Tag 12 - Il primo giorno di pioggia
Poiché gli dei del tempo non erano dalla nostra parte, avevamo deciso di trascorrere la giornata in modo rilassato. L'inizio del piano è stato caratterizzato da un lungo sonno e...


Pubblicato: 09.10.2017
Dopo un rapido caffè e una fetta di pane con burro d'arachidi, abbiamo preparato i nostri zaini con il necessario per la giornata (acqua, bikini, asciugamano, cappello da sole, occhiali da sole, ciabatte e la macchina fotografica) e ci siamo messi in cammino verso il porto turistico.
Una volta arrivati, ci siamo uniti alla fila di persone già iniziata per ritirare il nostro pacchetto di partenza. Dopo che tutti i partecipanti si erano registrati con successo e avevano indossato i braccialetti corretti, siamo saliti a bordo di un veloce catamarano che ci avrebbe portato a destinazione nel minor tempo possibile, al Whitehaven Beach. A bordo abbiamo ricevuto una tazza di 'Morning Tea' e ci sono state spiegate le regole principali. Ci è stato anche comunicato il bollettino meteo dettagliato, che prometteva sole splendente.
Durante il viaggio abbiamo ammirato alcune delle 74 isole, alcune delle quali sono anche abitate, e il mare che diventava sempre più turchese. Poco prima di attraccare, siamo stati nuovamente informati sul programma e ci è stato ricordato di applicare bene la crema solare, dato che il 'sole del Queensland' è piuttosto forte. Poi abbiamo svoltato l'ultima curva e abbiamo visto una spiaggia bianca, mentre si udivano 'ahs' e 'ohs' e molte macchine fotografiche scattare.

Con piccole imbarcazioni e attraverso un ponte di prua, abbiamo lasciato il nostro catamarano per esplorare tratti della spiaggia lunga 5 km.

Dopo circa 2 ore a giocare nell'acqua, scattare un'infinità di foto, prendere un po' di sole e godere del momento, è stato il momento di dire 'tutti a bordo!' e partire per Hamilton Island. Questa volta a bordo ci hanno servito frutta fresca, caffè e dolci, e abbiamo potuto guardare e ordinare alcune delle foto professionali scattate.



Arrivati alla nostra nuova meta, ci siamo subito diretti al nostro ristorante per il pranzo, la Marina Tavern, dove abbiamo mangiato abbondantemente. Successivamente abbiamo preso il bus blu, con il quale abbiamo fatto un giro dell'isola per avere una piccola panoramica. Il traffico consisteva, a parte i bus e qualche auto da cantiere, solo di golf cart che percorrevano le strette strade dell'isola. Durante il nostro tour abbiamo visto diversi hotel, da quelli costosi a quelli incredibilmente costosi, così come piccole case di famiglia e bungalow per i molti lavoratori stagionali. La nostra visita è terminata in un resort situato sulla spiaggia, dove abbiamo fatto un tuffo nella piscina locale.
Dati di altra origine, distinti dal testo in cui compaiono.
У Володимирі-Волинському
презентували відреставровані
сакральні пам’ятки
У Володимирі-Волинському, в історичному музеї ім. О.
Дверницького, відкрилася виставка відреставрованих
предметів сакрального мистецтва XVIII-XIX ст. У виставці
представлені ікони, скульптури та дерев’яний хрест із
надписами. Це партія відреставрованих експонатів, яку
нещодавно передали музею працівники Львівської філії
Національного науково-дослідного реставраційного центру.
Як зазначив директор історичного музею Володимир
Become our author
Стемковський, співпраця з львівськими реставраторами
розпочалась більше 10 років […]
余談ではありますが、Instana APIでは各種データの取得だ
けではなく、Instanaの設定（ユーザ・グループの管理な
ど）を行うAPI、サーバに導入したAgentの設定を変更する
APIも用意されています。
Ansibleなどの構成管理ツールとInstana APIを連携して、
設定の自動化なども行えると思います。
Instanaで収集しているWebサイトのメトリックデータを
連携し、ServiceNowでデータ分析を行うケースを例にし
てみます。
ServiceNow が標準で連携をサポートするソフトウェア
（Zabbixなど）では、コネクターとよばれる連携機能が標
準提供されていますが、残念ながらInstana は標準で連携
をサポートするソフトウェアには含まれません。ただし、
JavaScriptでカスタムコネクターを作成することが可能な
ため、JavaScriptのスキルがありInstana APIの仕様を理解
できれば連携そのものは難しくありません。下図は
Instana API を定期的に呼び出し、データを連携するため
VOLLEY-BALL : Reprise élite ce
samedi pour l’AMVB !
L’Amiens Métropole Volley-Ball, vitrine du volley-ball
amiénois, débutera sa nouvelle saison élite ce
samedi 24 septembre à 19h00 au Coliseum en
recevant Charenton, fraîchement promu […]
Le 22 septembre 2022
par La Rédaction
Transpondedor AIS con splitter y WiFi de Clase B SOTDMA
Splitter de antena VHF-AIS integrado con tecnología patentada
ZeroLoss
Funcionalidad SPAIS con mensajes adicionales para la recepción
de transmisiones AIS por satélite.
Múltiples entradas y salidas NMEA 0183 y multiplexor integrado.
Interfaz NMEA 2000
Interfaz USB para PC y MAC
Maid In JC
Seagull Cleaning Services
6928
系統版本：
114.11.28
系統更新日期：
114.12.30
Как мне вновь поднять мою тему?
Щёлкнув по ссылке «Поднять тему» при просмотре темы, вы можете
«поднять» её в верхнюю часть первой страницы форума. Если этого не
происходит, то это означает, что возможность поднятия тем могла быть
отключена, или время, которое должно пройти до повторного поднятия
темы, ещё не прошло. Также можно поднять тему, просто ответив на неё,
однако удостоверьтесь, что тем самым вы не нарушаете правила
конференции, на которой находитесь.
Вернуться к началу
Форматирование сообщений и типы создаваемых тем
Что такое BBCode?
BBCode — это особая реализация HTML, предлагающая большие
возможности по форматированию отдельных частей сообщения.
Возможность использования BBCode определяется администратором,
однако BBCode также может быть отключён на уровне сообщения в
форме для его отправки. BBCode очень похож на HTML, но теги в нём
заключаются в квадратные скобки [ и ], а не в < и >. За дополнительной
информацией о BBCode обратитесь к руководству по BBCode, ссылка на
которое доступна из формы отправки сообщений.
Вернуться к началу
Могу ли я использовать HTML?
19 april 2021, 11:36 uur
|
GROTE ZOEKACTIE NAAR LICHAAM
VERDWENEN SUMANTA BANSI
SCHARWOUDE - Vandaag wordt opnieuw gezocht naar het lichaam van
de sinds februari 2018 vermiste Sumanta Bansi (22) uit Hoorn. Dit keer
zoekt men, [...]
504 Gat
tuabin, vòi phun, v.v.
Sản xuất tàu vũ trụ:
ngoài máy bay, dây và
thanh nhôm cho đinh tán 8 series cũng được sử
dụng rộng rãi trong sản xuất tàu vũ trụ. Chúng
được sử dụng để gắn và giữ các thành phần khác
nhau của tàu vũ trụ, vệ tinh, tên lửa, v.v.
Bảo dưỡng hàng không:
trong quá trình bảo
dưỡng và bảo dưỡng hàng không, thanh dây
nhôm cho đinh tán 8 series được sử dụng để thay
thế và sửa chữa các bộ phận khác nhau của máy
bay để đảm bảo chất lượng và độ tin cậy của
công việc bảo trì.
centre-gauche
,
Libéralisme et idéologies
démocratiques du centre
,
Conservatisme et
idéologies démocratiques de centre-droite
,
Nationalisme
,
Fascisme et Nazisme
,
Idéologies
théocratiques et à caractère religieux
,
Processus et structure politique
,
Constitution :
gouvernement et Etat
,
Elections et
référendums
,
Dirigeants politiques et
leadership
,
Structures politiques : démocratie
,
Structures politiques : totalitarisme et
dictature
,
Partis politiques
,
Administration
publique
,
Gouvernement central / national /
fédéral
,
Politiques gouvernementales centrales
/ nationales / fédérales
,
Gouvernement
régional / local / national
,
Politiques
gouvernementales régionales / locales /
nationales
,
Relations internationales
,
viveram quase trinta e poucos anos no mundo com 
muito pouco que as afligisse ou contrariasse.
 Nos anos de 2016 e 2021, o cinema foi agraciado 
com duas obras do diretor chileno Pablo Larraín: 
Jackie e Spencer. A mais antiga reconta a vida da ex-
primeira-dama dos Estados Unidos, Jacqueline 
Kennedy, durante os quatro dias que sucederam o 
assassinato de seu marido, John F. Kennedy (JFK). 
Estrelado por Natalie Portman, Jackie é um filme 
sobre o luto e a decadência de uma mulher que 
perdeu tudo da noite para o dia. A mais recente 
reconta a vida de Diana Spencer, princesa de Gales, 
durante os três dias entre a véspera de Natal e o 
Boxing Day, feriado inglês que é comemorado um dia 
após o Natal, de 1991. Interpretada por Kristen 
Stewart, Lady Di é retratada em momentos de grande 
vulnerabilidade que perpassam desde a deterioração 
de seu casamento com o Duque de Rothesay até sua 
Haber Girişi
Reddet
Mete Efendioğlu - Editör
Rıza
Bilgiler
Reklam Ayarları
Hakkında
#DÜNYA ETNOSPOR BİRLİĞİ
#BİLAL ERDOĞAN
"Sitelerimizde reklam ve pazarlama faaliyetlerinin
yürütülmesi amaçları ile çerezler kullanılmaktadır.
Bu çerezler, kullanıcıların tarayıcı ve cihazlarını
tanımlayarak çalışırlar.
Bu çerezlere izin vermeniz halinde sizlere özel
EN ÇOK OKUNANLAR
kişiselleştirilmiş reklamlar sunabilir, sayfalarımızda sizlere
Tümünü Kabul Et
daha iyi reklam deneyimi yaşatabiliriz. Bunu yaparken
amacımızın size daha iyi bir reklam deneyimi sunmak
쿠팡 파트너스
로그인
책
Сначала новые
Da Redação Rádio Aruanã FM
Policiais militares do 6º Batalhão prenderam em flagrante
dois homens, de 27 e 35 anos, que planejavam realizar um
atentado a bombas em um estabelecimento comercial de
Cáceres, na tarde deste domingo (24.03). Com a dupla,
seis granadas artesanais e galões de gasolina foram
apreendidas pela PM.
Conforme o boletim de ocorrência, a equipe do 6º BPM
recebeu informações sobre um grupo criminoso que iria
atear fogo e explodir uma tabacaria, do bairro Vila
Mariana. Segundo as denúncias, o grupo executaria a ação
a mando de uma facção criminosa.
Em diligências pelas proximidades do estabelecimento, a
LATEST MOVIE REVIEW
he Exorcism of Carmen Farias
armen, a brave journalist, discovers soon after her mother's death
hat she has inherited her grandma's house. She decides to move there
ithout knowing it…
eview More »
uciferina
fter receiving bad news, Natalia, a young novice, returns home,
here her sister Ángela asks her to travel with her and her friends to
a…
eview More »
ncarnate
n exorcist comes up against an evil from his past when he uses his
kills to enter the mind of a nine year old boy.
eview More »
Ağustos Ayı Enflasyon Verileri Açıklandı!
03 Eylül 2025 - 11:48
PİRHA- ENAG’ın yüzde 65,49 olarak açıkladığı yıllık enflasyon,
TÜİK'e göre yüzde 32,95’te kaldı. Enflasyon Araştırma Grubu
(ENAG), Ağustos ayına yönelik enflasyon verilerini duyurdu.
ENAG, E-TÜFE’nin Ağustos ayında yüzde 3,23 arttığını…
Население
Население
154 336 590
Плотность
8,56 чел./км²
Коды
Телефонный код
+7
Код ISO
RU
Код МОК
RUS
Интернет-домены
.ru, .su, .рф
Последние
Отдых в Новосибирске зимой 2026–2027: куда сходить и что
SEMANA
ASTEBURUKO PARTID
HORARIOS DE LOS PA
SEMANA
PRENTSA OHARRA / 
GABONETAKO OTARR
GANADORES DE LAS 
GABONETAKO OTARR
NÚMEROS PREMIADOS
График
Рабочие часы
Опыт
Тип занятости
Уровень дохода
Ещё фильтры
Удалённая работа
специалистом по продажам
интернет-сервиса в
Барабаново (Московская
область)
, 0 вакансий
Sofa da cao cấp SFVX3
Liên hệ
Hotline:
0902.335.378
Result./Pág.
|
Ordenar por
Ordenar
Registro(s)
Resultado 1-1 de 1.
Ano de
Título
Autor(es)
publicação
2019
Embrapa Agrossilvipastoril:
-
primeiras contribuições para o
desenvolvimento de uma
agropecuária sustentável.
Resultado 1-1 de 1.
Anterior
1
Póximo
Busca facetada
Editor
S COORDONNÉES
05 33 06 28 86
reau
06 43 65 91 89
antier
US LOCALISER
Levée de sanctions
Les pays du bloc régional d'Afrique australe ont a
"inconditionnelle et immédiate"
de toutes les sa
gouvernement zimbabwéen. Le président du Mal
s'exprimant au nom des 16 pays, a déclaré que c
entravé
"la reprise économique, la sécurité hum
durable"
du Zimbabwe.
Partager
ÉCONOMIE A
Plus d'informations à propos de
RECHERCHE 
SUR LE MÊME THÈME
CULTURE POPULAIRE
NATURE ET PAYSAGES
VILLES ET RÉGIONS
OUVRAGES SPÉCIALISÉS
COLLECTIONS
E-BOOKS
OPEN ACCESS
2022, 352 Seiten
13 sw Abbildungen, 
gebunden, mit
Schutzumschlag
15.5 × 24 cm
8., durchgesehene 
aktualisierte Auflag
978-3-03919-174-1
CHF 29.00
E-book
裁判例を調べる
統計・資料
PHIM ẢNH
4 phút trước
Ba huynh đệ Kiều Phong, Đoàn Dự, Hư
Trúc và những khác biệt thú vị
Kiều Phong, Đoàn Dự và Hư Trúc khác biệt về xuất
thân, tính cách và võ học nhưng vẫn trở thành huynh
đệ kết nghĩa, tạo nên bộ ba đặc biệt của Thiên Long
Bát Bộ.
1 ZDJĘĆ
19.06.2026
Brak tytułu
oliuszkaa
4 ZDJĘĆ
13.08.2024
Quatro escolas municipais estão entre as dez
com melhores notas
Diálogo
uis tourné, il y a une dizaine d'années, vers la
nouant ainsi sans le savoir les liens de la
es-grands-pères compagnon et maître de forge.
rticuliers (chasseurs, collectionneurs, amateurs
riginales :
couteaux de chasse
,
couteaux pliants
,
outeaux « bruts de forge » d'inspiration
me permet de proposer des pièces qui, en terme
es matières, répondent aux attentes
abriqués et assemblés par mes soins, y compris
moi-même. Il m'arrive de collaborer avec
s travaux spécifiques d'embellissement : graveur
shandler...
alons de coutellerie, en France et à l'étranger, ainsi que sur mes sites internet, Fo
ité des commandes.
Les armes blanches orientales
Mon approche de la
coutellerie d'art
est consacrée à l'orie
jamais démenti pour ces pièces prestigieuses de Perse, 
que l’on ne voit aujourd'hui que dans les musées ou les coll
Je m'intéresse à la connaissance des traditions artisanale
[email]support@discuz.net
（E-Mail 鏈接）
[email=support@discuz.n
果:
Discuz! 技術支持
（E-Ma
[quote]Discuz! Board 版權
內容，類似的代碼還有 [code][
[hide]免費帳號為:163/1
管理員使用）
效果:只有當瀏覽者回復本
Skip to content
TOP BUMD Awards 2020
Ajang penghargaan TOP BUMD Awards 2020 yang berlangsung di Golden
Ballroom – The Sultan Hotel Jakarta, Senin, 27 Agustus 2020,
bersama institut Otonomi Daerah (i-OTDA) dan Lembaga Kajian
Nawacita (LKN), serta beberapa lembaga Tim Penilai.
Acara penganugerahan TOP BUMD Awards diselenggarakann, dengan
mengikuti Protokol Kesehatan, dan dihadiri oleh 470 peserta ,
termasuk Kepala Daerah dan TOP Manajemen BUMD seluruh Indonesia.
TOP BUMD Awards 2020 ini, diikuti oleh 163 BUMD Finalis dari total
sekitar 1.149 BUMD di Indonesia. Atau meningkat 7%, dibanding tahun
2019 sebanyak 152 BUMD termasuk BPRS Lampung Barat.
Lì abbiamo fatto un ultimo tuffo nell'acqua fresca e ci siamo poi messi in cammino verso il porto per tornare sulla terraferma.

Stanchi e un po' esausti, ma estremamente felici, siamo arrivati la sera al nostro campeggio e, dopo una cena veloce, siamo di nuovo andati nella tenda nel caldo (caldissimo) sacco a pelo.